Types of price discrimination.
Price discrimination is classified into three types, first degree, second and third degree. These are the characteristics of each of these three strategies.
First degree price discrimination
First-degree price discrimination occurs when the business knows exactly how much each individual is willing to pay, and sells its product or service at the maximum price that each customer is willing to pay. Price discrimination of the first degree is typical of corporate monopolies. It is often said that this is the perfect discrimination since it allows to obtain the maximum profitability for the company.

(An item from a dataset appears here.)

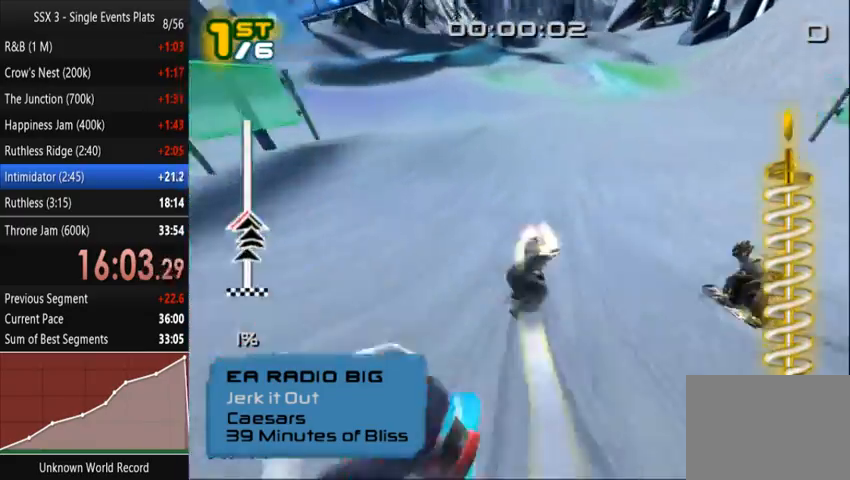
{"dt_ms": 500, "buttons": ["SQUARE"], "left_stick": "up", "right_stick": "center", "events": []}
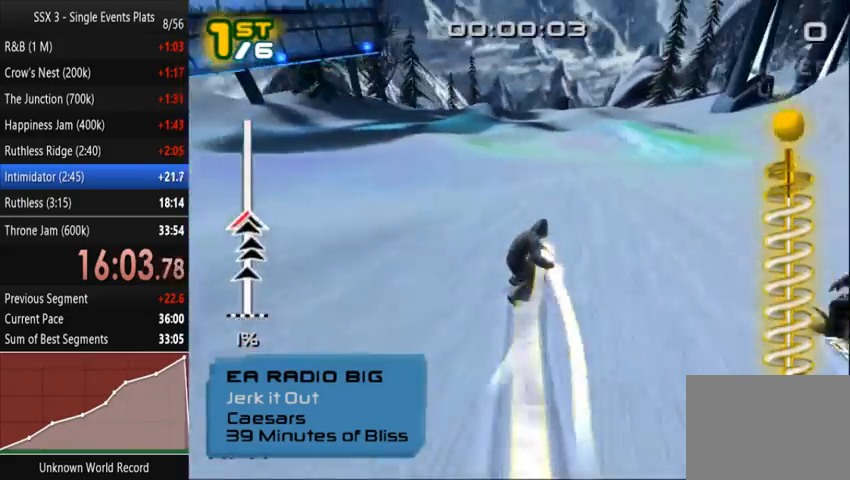
{"dt_ms": 500, "buttons": ["SQUARE"], "left_stick": "up", "right_stick": "center", "events": []}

Second degree price discrimination
Second-degree price discrimination occurs when the market is grouped based on its willingness to pay for the product in question, charging a different price to each group based on that provision. This causes theunit price of the product decreases as the volume of purchase increases. This strategy is very common in high volume sales, as well as in products that are sold bundled or in a pack.
Third degree price discrimination
Third-degree price discrimination occurs when a linear price is charged for each group of consumers, that is, different prices are charged for the same product depending on the market type. It is one of the most used techniques within the pricing policies of many companies. Not just monopolies.